Unable to add etcd peer to cluster

This error occurred within the test cluster when a spot instance was terminated.

Rancher Error within UI

  • Failed to reconcile etcd plane: Failed to add etcd member [xxx-xxx-xxx-xxx] to etcd cluster

Solution

  • Logged into Kubernetes Node

  • Rancher UI Cluster > Nodes … Download Keys

ssh -i id_rsa rancher@<ip of node>
docker logs etcd
...
2020-04-16 02:37:26.327849 W | rafthttp: health check for peer 5f0cd4c2c1c93ea1 could not connect: dial tcp 172.31.30.190:2380: i/o timeout (prober "ROUND_TRIPPER_SNAPSHOT")
...

docker exec -it etcd sh
etcdctl member list
5f0cd4c2c1c93ea1, started, etcd-test-usw2b-spot-1, https://172.31.30.190:2380, https://172.31.30.190:2379,https://172.31.30.190:4001
88d3ad844b3306a5, started, etcd-test-usw2c-spot-1, https://172.31.11.25:2380, https://172.31.11.25:2379,https://172.31.11.25:4001
b0c2cb2c8e55611f, started, etcd-test-usw2c-spot-2, https://172.31.4.219:2380, https://172.31.4.219:2379,https://172.31.4.219:4001
efb9f597e4952edb, started, etcd-test-usw2c-spot-3, https://172.31.8.159:2380, https://172.31.8.159:2379,https://172.31.8.159:4001 

The problem was that the spot node was terminated but the etcd cluster did not release the node. Checked Rancher UI for IPs and 172.31.30.190 was no longer available.

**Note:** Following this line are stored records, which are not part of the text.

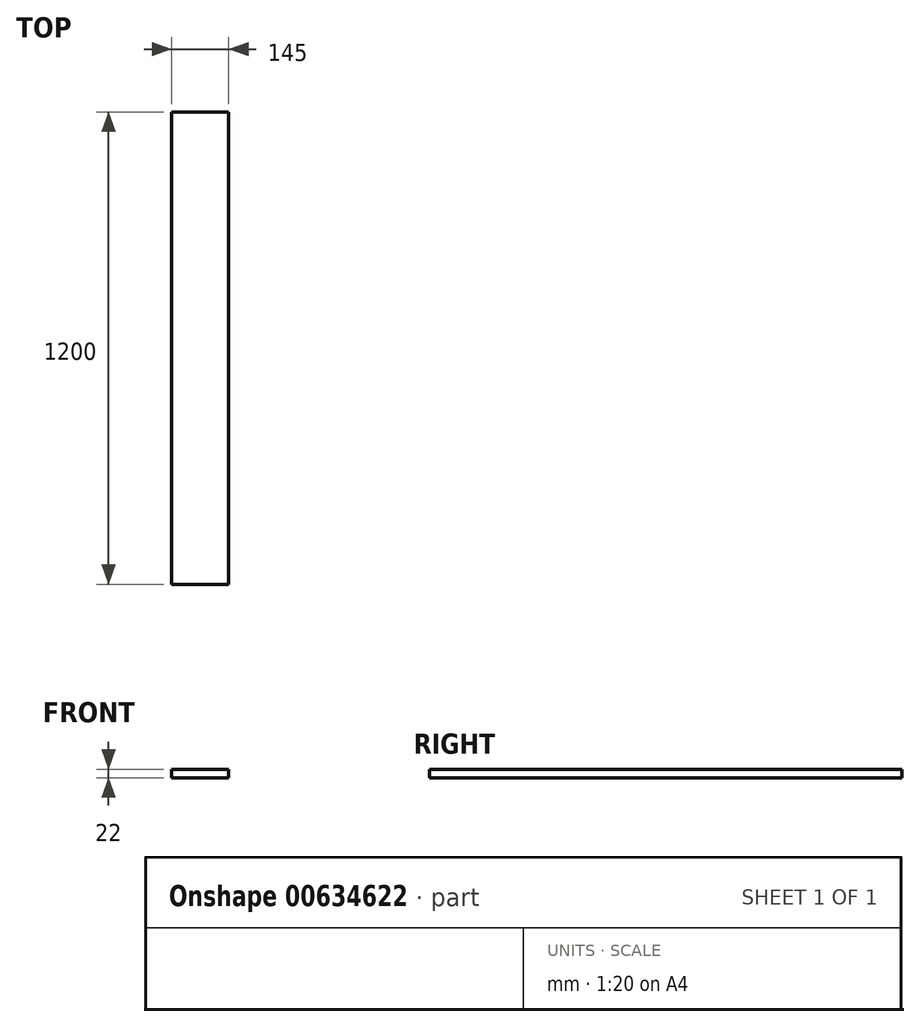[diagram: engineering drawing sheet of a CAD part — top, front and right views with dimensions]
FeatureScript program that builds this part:
annotation { "Feature Type Name" : "Feature", "Feature Type Description" : "" }
export const myFeature = defineFeature(function(context is Context, id is Id, definition is map)
    precondition{}
    {
        {
            var Q0;
            Q0=qCreatedBy(makeId("Top.planeOp"),FACE);
            var sketch = newSketch(context, id + "F0", { "sketchPlane" : qUnion([Q0])});
            skLineSegment(sketch, "E0.bottom", {"start": v(0, 0) * mm, "end": v(145, 0) * mm});
            skLineSegment(sketch, "E0.top", {"start": v(0, 1200) * mm, "end": v(145, 1200) * mm});
            skLineSegment(sketch, "E0.left", {"start": v(0, 0) * mm, "end": v(0, 1200) * mm});
            skLineSegment(sketch, "E0.right", {"start": v(145, 0) * mm, "end": v(145, 1200) * mm});
            skSolve(sketch);
        }
        {
            var Q0;
            Q0=qSketchRegion(id+"F0",true);
            extrude(context, id + "F1", {"entities" : qUnion([Q0]), "depth" : 22 * mm, "offsetDistance" : 25 * mm});
        }
    });
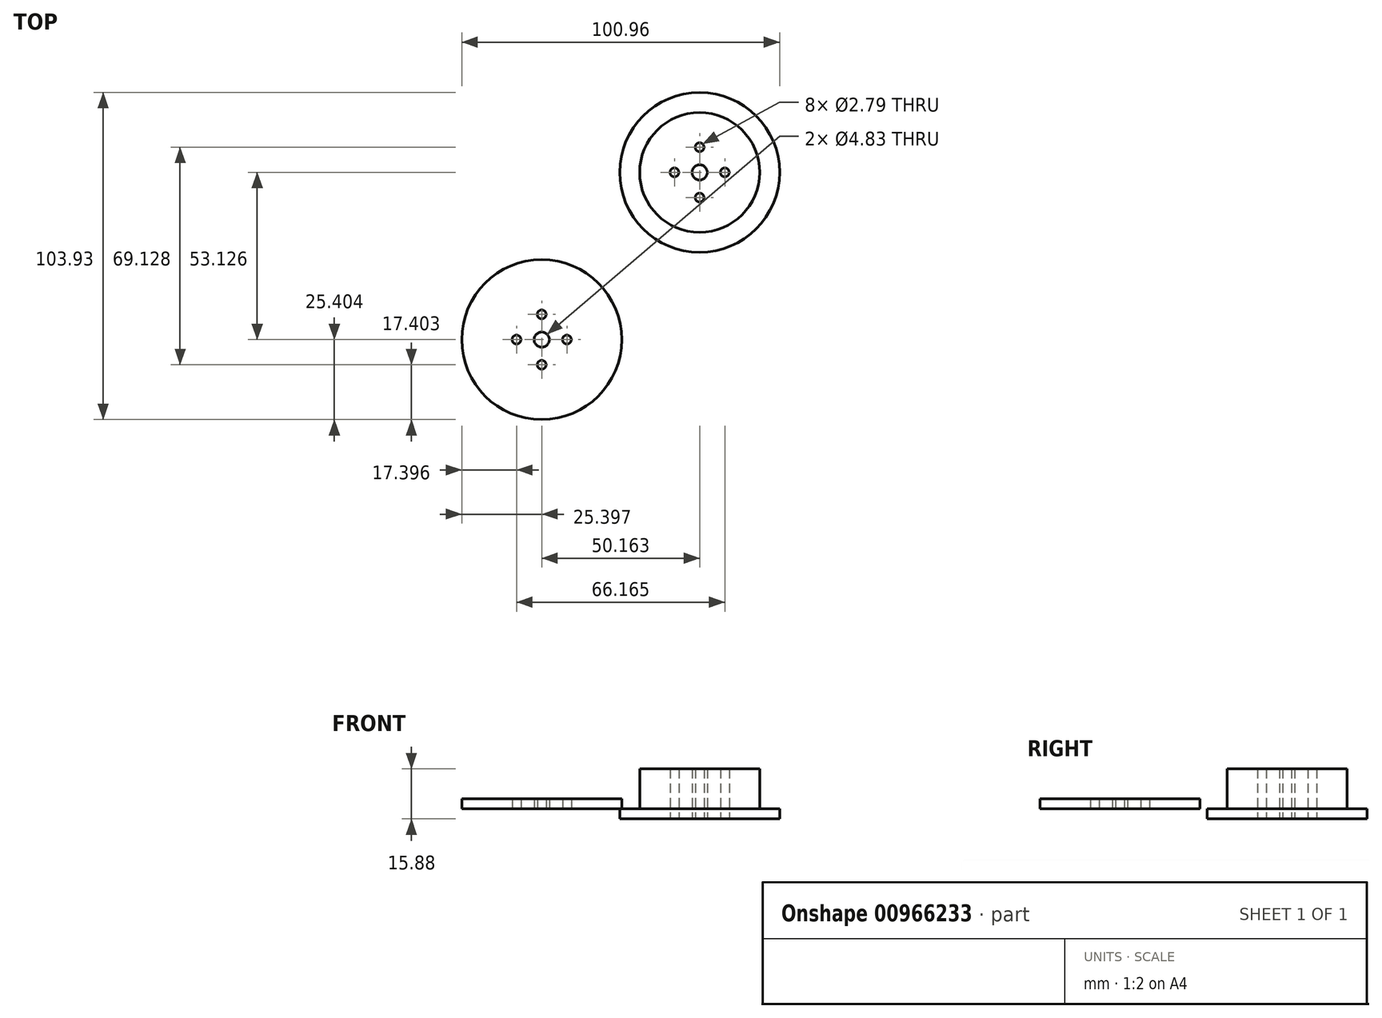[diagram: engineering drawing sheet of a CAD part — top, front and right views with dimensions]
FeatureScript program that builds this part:
annotation { "Feature Type Name" : "Feature", "Feature Type Description" : "" }
export const myFeature = defineFeature(function(context is Context, id is Id, definition is map)
    precondition{}
    {
        {
            var Q0;
            Q0=qCreatedBy(makeId("Top.planeOp"),FACE);
            var sketch = newSketch(context, id + "F0", { "sketchPlane" : qUnion([Q0])});
            skCircle(sketch, "E0", {"center": v(0, 0) * mm, "radius": 25.4 * mm});
            skCircle(sketch, "E1", {"center": v(0, 0) * mm, "radius": 19.05 * mm});
            skCircle(sketch, "E2", {"center": v(0, 0) * mm, "radius": 2.41 * mm});
            skCircle(sketch, "E3", {"center": v(0, 8) * mm, "radius": 1.4 * mm});
            skCircle(sketch, "E4", {"center": v(-8, 0) * mm, "radius": 1.4 * mm});
            skCircle(sketch, "E5", {"center": v(8, 0) * mm, "radius": 1.4 * mm});
            skCircle(sketch, "E6", {"center": v(0, -8) * mm, "radius": 1.4 * mm});
            skSolve(sketch);
        }
        {
            var Q0;
            Q0=makeQuery(id+"F0.imprint","IMPRINT",FACE,{"disambiguationData":[TD([[makeQuery(id+"F0.imprint","IMPRINT",EDGE,{"derivedFrom":sQuery(id+"F0.wireOp",EDGE,"E1")}),1.0]])]});
            extrude(context, id + "F1", {"entities" : qUnion([Q0]), "depth" : 12.7 * mm});
        }
        {
            var Q0;
            Q0=makeQuery(id+"F0.imprint","IMPRINT",FACE,{"disambiguationData":[TD([[makeQuery(id+"F0.imprint","IMPRINT",EDGE,{"derivedFrom":sQuery(id+"F0.wireOp",EDGE,"E0")}),1.0]])]});
            var Q1;
            Q1=makeQuery(id+"F0.imprint","IMPRINT",FACE,{"disambiguationData":[TD([[makeQuery(id+"F0.imprint","IMPRINT",EDGE,{"derivedFrom":sQuery(id+"F0.wireOp",EDGE,"E1")}),1.0]])]});
            extrude(context, id + "F2", {"entities" : qUnion([Q0, Q1]), "operationType" : NewBodyOperationType.ADD, "oppositeDirection" : true, "depth" : 3.17 * mm});
        }
        {
            var Q0;
            Q0=qCreatedBy(makeId("Top.planeOp"),FACE);
            var sketch = newSketch(context, id + "F3", { "sketchPlane" : qUnion([Q0])});
            skCircle(sketch, "E7", {"center": v(-50.16, -53.13) * mm, "radius": 25.4 * mm});
            skCircle(sketch, "E8", {"center": v(-50.16, -53.13) * mm, "radius": 19.05 * mm});
            skCircle(sketch, "E9", {"center": v(-50.16, -53.13) * mm, "radius": 2.41 * mm});
            skCircle(sketch, "E10", {"center": v(-50.16, -45.13) * mm, "radius": 1.4 * mm});
            skCircle(sketch, "E11", {"center": v(-58.16, -53.13) * mm, "radius": 1.4 * mm});
            skCircle(sketch, "E12", {"center": v(-42.16, -53.13) * mm, "radius": 1.4 * mm});
            skCircle(sketch, "E13", {"center": v(-50.16, -61.13) * mm, "radius": 1.4 * mm});
            skSolve(sketch);
        }
        {
            var Q0;
            Q0=makeQuery(id+"F3.imprint","IMPRINT",FACE,{"disambiguationData":[TD([[makeQuery(id+"F3.imprint","IMPRINT",EDGE,{"derivedFrom":sQuery(id+"F3.wireOp",EDGE,"E8")}),1.0]])]});
            var Q1;
            Q1=makeQuery(id+"F3.imprint","IMPRINT",FACE,{"disambiguationData":[TD([[makeQuery(id+"F3.imprint","IMPRINT",EDGE,{"derivedFrom":sQuery(id+"F3.wireOp",EDGE,"E7")}),1.0]])]});
            extrude(context, id + "F4", {"entities" : qUnion([Q0, Q1]), "depth" : 3.17 * mm});
        }
    });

etcdctl member remove 5f0cd4c2c1c93ea1
Member 5f0cd4c2c1c93ea1 removed from cluster c11cbcba5f4372cf
etcdctl member list
88d3ad844b3306a5, started, etcd-test-usw2c-spot-1, https://172.31.11.25:2380, https://172.31.11.25:2379,https://172.31.11.25:4001
b0c2cb2c8e55611f, started, etcd-test-usw2c-spot-2, https://172.31.4.219:2380, https://172.31.4.219:2379,https://172.31.4.219:4001
efb9f597e4952edb, started, etcd-test-usw2c-spot-3, https://172.31.8.159:2380, https://172.31.8.159:2379,https://172.31.8.159:4001

Returned to UI and added new etcd instances. etcd nodes most always be an odd number. Nodes vote stuck in split-brain or etcd cluster had 4 nodes and was waiting on non-existent node to vote.

Unable to mount volume

If all nodes are not in a subnet that contains a volume. Deployment will fail with volume mount.